◆ PROBLEM DETAILS
In the material below, find each line with the word "numOctaves" and list it.

------------------------------------------------------------------------

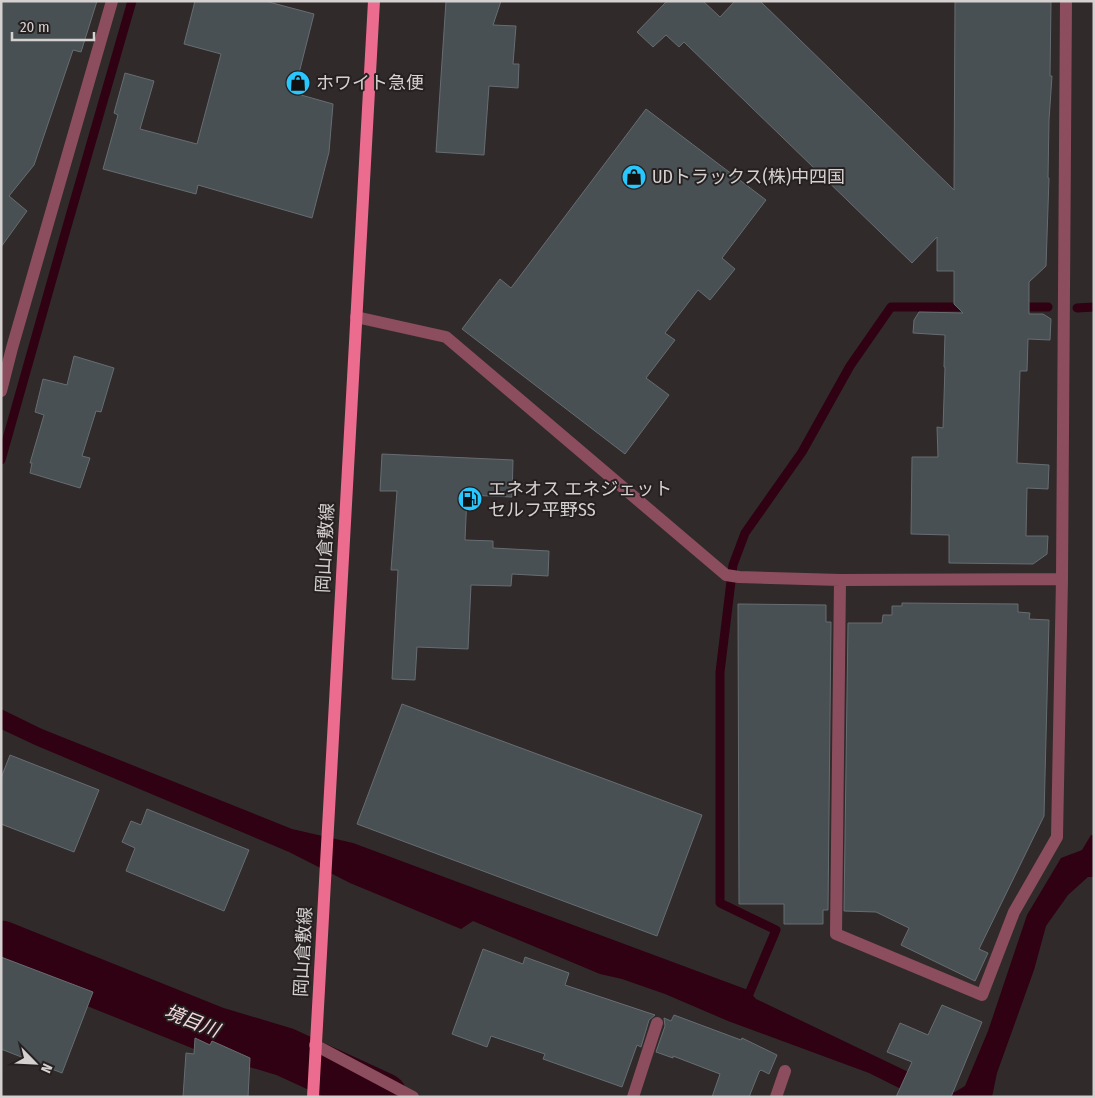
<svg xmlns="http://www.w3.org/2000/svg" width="1095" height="1098" viewBox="0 0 1095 1098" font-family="'Fira Sans Condensed','Noto Sans JP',sans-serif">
<rect width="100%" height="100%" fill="#302a2b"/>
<path fill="#300112" d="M 1,709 L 42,729 L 292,829 L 353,843 L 748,990 L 756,999 L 923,1079 L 955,1092 L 965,1086 L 988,1031 L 1027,915 L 1061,858 L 1082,850 L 1091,835 L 1094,835 L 1094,877 L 1088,877 L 1068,895 L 1046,926 L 1034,970 L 997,1073 L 992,1097 L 917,1097 L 869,1073 L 728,1021 L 665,994 L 622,979 L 600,974 L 473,921 L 461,929 L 350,883 L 289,852 L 35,745 L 1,729 Z"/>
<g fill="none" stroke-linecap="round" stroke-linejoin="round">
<path stroke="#300112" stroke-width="9" d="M 1018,307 L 1048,307
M 1077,308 L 1094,307
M 1,460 L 66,230 L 132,1
M 746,1001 L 776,930 L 720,903 L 720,672 L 733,565 L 745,533 L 802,452 L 850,366 L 891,307 L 968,307"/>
<path stroke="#300112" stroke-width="49" d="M 1,945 L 215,1031 L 285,1052 L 383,1097"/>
</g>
<path fill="#495053" stroke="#666d70" d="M 1,1 L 97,1 L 81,52 L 73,50 L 34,165 L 9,196 L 27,211 L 1,247 Z
M 195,1 L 265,1 L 314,14 L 294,93 L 333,104 L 329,152 L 312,218 L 198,185 L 196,194 L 103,169 L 118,115 L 114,113 L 125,73 L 154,81 L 140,129 L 197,144 L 221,54 L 184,44 Z
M 446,1 L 501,1 L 493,25 L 516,26 L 513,64 L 519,64 L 518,88 L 489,86 L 484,155 L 436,152 Z
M 667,1 L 703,1 L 720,17 L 735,1 L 760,1 L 954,190 L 955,1 L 1051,1 L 1050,76 L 1052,76 L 1049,120 L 1048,178 L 1049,178 L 1046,266 L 1029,282 L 1029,314 L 1043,314 L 1051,319 L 1050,340 L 1028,339 L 1027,371 L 1020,371 L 1017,463 L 1049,465 L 1048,489 L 1027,488 L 1026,536 L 1048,536 L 1047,554 L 1033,564 L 949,563 L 949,535 L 911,534 L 912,457 L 938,457 L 937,427 L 943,428 L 945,367 L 944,367 L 945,335 L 913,333 L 914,320 L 919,312 L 963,313 L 954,304 L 954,271 L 937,271 L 937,237 L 912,263 L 684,42 L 679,47 L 666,35 L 653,47 L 637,32 Z
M 646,109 L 766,200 L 722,258 L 735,269 L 710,300 L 698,290 L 665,333 L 675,340 L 646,378 L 669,395 L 625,454 L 462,329 L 500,279 L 511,288 Z
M 74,356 L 114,368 L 101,412 L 96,411 L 82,456 L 90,458 L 80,488 L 30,473 L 32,463 L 30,463 L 44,415 L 35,412 L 43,379 L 67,385 Z
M 382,454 L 513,460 L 512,497 L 467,495 L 465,540 L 493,541 L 493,548 L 549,551 L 548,576 L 512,574 L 511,586 L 471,585 L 468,649 L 417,647 L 415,680 L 392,679 L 398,570 L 391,570 L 397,491 L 380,491 Z
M 902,603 L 1018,604 L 1018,612 L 1030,613 L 1029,619 L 1049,620 L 1044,816 L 979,949 L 988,953 L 975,981 L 901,945 L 909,928 L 876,912 L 844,911 L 848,623 L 882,623 L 883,615 L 892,615 L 892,606 L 902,606 Z
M 738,604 L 826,605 L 826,622 L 831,622 L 828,910 L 823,910 L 823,924 L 784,924 L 784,904 L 739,904 Z
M 402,704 L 702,815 L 657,936 L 357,824 Z
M 10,755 L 99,790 L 74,852 L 1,824 L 1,778 Z
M 147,809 L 249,850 L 224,911 L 126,871 L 135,848 L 122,842 L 131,821 L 141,825 Z
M 483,949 L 523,964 L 525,957 L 569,973 L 565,985 L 655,1015 L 649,1020 L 641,1047 L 637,1045 L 622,1087 L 543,1059 L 545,1054 L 491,1036 L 487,1047 L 452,1034 Z
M 1,957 L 93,992 L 62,1073 L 1,1049 Z
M 942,1005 L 982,1022 L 951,1097 L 896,1097 L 912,1062 L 887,1052 L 900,1023 L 928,1035 Z
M 674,1015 L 741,1040 L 742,1038 L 777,1055 L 769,1074 L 761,1070 L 759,1072 L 749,1097 L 712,1097 L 720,1074 L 673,1056 L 673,1058 L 656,1052 L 665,1026 L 664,1018 L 671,1021 Z
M 195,1038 L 210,1045 L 212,1041 L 250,1058 L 248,1097 L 183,1097 L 186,1053 L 194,1054 Z"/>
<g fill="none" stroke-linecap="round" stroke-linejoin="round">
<path stroke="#8c4e5e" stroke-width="12" d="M 356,317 L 446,337 L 726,575 L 739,577 L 840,580 L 1062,579
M 1,391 L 12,348 L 112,1
M 840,580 L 836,934 L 982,995 L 1014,912 L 1057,837 L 1062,579 L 1066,1
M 315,1045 L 413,1097
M 633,1097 L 657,1023
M 776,1097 L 785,1071"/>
<path stroke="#eb6c8f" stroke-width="12" d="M 313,1097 L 374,1"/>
</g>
<defs>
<symbol id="shop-disc" viewBox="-11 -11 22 22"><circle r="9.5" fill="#28c8ff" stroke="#262021"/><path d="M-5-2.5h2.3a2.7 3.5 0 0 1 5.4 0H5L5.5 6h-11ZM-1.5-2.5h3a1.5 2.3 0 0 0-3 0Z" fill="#111"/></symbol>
<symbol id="fuel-disc" viewBox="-11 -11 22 22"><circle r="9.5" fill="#28c8ff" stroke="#262021"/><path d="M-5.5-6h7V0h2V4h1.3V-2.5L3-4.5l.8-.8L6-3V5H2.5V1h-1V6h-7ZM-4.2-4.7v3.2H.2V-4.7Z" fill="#111"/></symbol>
</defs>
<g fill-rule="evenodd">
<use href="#shop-disc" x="284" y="69" width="28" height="28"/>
<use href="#shop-disc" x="620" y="163" width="28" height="28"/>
<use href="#fuel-disc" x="456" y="485" width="28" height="28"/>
</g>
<g text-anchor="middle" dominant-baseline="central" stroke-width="4" stroke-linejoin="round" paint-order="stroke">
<g font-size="18" fill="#d5d1d1" stroke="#262021" text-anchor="start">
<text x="316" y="83">ホワイト急便</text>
<text x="652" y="177">UDトラックス(株)中四国</text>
<text x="488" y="489">エネオス エネジェット<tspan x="488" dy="21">セルフ平野SS</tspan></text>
</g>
<g font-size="18" fill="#d5d1d1" stroke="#262021">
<text transform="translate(325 548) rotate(-87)">岡山倉敷線</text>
<text transform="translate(303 952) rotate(-87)">岡山倉敷線</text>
</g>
<g font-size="19" font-style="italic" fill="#f4d8dd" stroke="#262021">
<text transform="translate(192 1021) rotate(21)">境目川</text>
</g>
</g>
<rect width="1095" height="1098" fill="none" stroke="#d5d1d1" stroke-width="5"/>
<g transform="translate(35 1063) rotate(114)" stroke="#262021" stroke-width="4" paint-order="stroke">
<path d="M0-4L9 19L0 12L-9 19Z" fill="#d5d1d1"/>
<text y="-8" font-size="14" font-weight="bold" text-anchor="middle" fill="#d5d1d1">N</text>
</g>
<path d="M12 32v8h82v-8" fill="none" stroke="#d5d1d1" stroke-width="2.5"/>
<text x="20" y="32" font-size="15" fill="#d5d1d1" stroke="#262021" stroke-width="4" paint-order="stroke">20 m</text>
</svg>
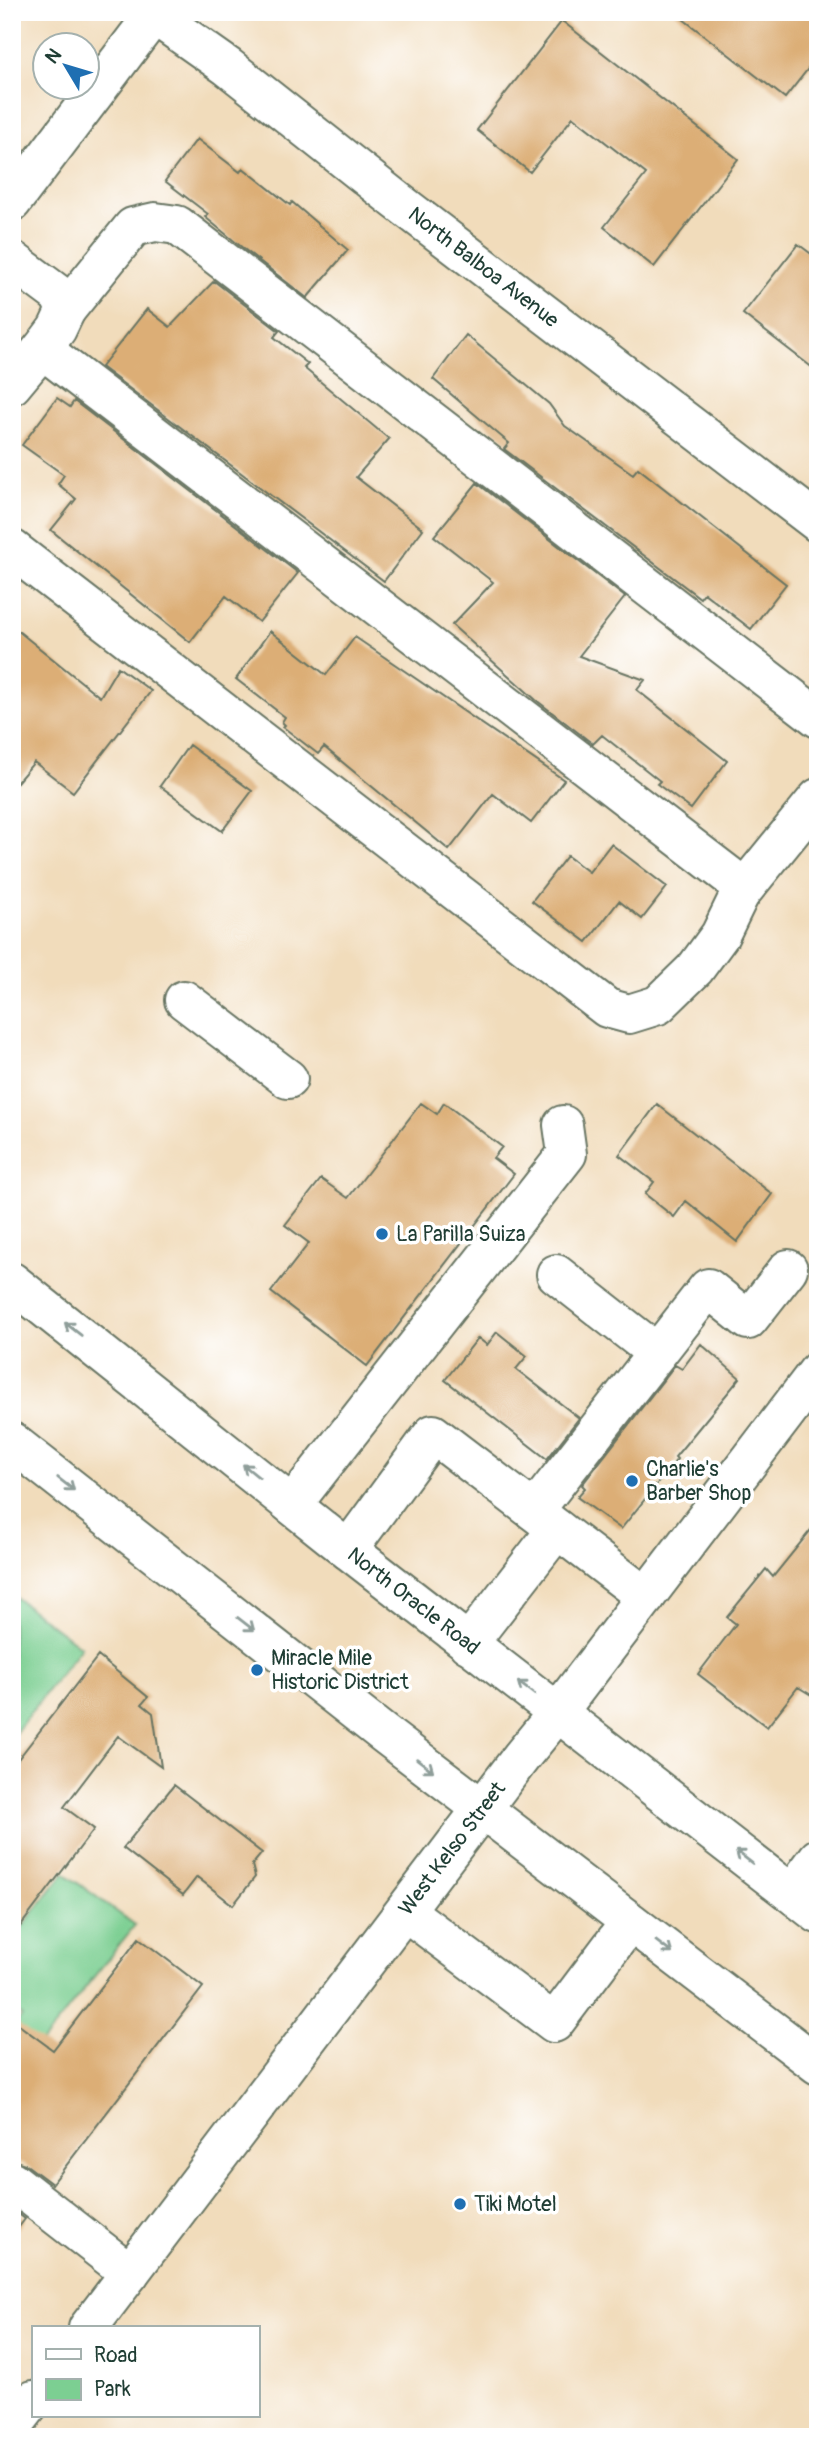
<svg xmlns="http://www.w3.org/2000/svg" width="830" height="2449" viewBox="0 0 830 2449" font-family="Pangolin,sans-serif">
	<rect width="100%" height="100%" fill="#fff"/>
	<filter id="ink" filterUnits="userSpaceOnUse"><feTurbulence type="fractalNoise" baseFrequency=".0143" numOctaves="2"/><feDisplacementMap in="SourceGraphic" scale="14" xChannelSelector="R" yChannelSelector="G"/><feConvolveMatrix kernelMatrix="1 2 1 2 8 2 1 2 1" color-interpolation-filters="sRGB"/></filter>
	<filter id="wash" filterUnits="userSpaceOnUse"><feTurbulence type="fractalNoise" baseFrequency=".00686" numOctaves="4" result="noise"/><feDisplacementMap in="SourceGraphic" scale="28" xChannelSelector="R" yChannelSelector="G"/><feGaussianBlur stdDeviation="1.57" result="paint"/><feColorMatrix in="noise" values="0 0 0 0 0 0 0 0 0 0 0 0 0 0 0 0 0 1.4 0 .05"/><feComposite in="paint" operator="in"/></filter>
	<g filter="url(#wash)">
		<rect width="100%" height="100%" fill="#f1dcbb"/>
		<!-- green -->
		<path fill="#7ccf92" stroke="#4e8663" stroke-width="2" d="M12 1595 81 1647 12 1737Z
			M64 1873 135 1925 12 2080V2029L22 2016 12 2008V1940Z"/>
		<g id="blocks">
			<!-- building -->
			<path fill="#dcae76" d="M674 12H818V56L785 98Z
				M562 21 738 159 654 267 604 227 646 174 573 117 530 172 477 130Z
				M197 139 240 172 243 168 290 205 292 202 348 250 307 298 244 249 205 217 208 214 165 181Z
				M798 244 818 259V372L743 314Z
				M214 281 279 331 274 337 308 364 304 368 389 439 356 477 423 529 384 581 101 367 147 309 170 327Z
				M466 335 549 404 565 426 633 474 638 468 786 584 751 629 704 593 700 598 504 449 509 443 433 379Z
				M57 398 70 407 74 401 298 573 259 622 226 596 190 642 51 530 76 499 58 484 64 475 22 445Z
				M477 483 625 597 579 656 645 680 637 690 727 761 691 809 657 784 660 781 602 735 593 744 536 700 452 625 493 582 434 536Z
				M12 626 100 697 118 667 151 691 73 792 34 762 12 788Z
				M270 631 326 675 355 637 564 780 531 823 493 794 449 850 324 747 318 754 283 727 285 725 282 722 285 717 236 679Z
				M189 745 252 791 222 831 160 786Z
				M611 844 667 887 642 919 619 901 587 942 532 901 567 856 589 872Z
				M421 1103 437 1114 444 1103 502 1147 493 1158 514 1174 367 1366 271 1292 309 1243 285 1225 321 1179 348 1198Z
				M657 1104 772 1194 737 1242 686 1201 674 1217 645 1194 654 1182 619 1155Z
				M497 1332 527 1356 516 1369 579 1418 547 1459 445 1380 478 1338 487 1345Z
				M701 1344 740 1378 675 1457 677 1459 621 1529 577 1497 585 1488 582 1485 675 1365 682 1369Z
				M818 1521V1699L798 1687 767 1727 698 1674 736 1624 727 1617 766 1569 773 1577Z
				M98 1656 148 1697 142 1704 153 1713 161 1767 118 1736 64 1807 94 1829 12 1937V1767Z
				M174 1785 262 1853 252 1865 255 1877 233 1905 197 1877 183 1895 123 1848Z
				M139 1938 203 1987 52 2184 25 2164 12 2160V2020L53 2050Z
				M12 2209 25 2219 12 2236Z"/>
		</g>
	</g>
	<g filter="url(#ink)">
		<use href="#blocks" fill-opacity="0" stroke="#687563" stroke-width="2"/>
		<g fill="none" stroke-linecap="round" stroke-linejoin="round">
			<!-- minor casing -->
			<g stroke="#687563" stroke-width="42">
				<g id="minor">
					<path id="s1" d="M150 12 228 67 396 200 818 523"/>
					<path d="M12 202 156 12"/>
					<path d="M12 260 59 295 66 310 57 329 42 349 733 879 740 894 720 935 695 969 658 1005 629 1014 607 1008 12 549"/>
					<path d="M66 310 133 227 155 222 177 225 818 718"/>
					<path d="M12 385 42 349"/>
					<path d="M740 894 818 798"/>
					<path d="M184 1000 288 1079"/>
					<path d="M556 1274 657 1353"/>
					<path d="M292 1505 567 1154 563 1125"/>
					<path d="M534 1511 708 1288 748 1320 788 1269"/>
					<path d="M348 1550 433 1434 646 1597"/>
					<path d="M468 1644 557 1529"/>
					<path d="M792 1893 818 1858"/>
					<path d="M405 1911 554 2023 630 1922"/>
					<path d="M12 2181 130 2273"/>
					<path id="s2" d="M88 2328 522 1756 558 1712 818 1371"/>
					<path d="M12 2427 33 2400"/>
				</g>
			</g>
			<!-- major casing -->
			<g stroke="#687563" stroke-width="42">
				<g id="major">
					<path id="s3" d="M12 1282 348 1550 818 1914"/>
					<path d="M12 1442 383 1733 818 2065"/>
				</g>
			</g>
			<!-- minor -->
			<use href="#minor" stroke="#fff" stroke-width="38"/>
			<!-- major -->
			<use href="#major" stroke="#fff" stroke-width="38"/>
		</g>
		<!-- one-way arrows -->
		<defs><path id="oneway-shaft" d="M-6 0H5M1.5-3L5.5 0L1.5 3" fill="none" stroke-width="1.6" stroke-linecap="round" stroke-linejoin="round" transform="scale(1.75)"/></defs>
		<g stroke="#8f9e9a">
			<use href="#oneway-shaft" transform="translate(73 1329) rotate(-142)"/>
			<use href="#oneway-shaft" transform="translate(251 1471) rotate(-141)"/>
			<use href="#oneway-shaft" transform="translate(66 1484) rotate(38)"/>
			<use href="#oneway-shaft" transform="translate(246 1624) rotate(38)"/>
			<use href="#oneway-shaft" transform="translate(526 1688) rotate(-143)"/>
			<use href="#oneway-shaft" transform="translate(425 1765) rotate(37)"/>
			<use href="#oneway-shaft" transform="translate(744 1857) rotate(-142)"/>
			<use href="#oneway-shaft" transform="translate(664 1947) rotate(37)"/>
		</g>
	</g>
	<!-- markers -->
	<g fill="#1f6fb2" stroke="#fff" stroke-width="2.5">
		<circle cx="382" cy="1234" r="7"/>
		<circle cx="632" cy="1481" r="7"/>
		<circle cx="257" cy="1670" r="7"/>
		<circle cx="460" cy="2204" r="7"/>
	</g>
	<g text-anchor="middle" stroke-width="7" stroke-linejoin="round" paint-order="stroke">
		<!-- street labels -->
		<g font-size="21" fill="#1f3d34" stroke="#fff">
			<text dy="7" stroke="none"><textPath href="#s1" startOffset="420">North Balboa Avenue</textPath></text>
			<text dy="7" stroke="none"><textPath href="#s3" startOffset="513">North Oracle Road</textPath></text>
			<text dy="7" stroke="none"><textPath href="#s2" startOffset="602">West Kelso Street</textPath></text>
		</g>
		<!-- poi labels -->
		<g font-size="21" fill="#1f3d34" stroke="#fff" text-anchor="start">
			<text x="396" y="1241">La Parilla Suiza</text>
			<text x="646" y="1476">Charlie's<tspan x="646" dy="24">Barber Shop</tspan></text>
			<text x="271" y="1665">Miracle Mile<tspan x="271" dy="24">Historic District</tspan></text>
			<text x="474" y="2211">Tiki Motel</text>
		</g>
	</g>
	<!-- margin -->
	<rect width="830" height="2449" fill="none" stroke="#fff" stroke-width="42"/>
	<!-- legend -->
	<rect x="32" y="2326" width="228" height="91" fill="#ffffff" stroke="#a5b1ae" stroke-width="2"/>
	<rect x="46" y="2349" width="35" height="10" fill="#ffffff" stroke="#a5b1ae" stroke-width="2"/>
	<text x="94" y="2362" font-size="21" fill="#1f3d34">Road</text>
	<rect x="46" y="2379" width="35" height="21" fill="#7ccf92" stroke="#a5b1ae" stroke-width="2"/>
	<text x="94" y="2396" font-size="21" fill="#1f3d34">Park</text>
	<!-- north arrow -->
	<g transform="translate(66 66) rotate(308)"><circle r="33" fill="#ffffff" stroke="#a5b1ae" stroke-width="2"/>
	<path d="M0-5L12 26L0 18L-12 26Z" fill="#1f6fb2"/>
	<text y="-10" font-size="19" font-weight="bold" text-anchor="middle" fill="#1f3d34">N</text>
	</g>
</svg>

------------------------------------------------------------------------

◆ RESULT OF THIS EXERCISE
	<filter id="ink" filterUnits="userSpaceOnUse"><feTurbulence type="fractalNoise" baseFrequency=".0143" numOctaves="2"/><feDisplacementMap in="SourceGraphic" scale="14" xChannelSelector="R" yChannelSelector="G"/><feConvolveMatrix kernelMatrix="1 2 1 2 8 2 1 2 1" color-interpolation-filters="sRGB"/></filter>
	<filter id="wash" filterUnits="userSpaceOnUse"><feTurbulence type="fractalNoise" baseFrequency=".00686" numOctaves="4" result="noise"/><feDisplacementMap in="SourceGraphic" scale="28" xChannelSelector="R" yChannelSelector="G"/><feGaussianBlur stdDeviation="1.57" result="paint"/><feColorMatrix in="noise" values="0 0 0 0 0 0 0 0 0 0 0 0 0 0 0 0 0 1.4 0 .05"/><feComposite in="paint" operator="in"/></filter>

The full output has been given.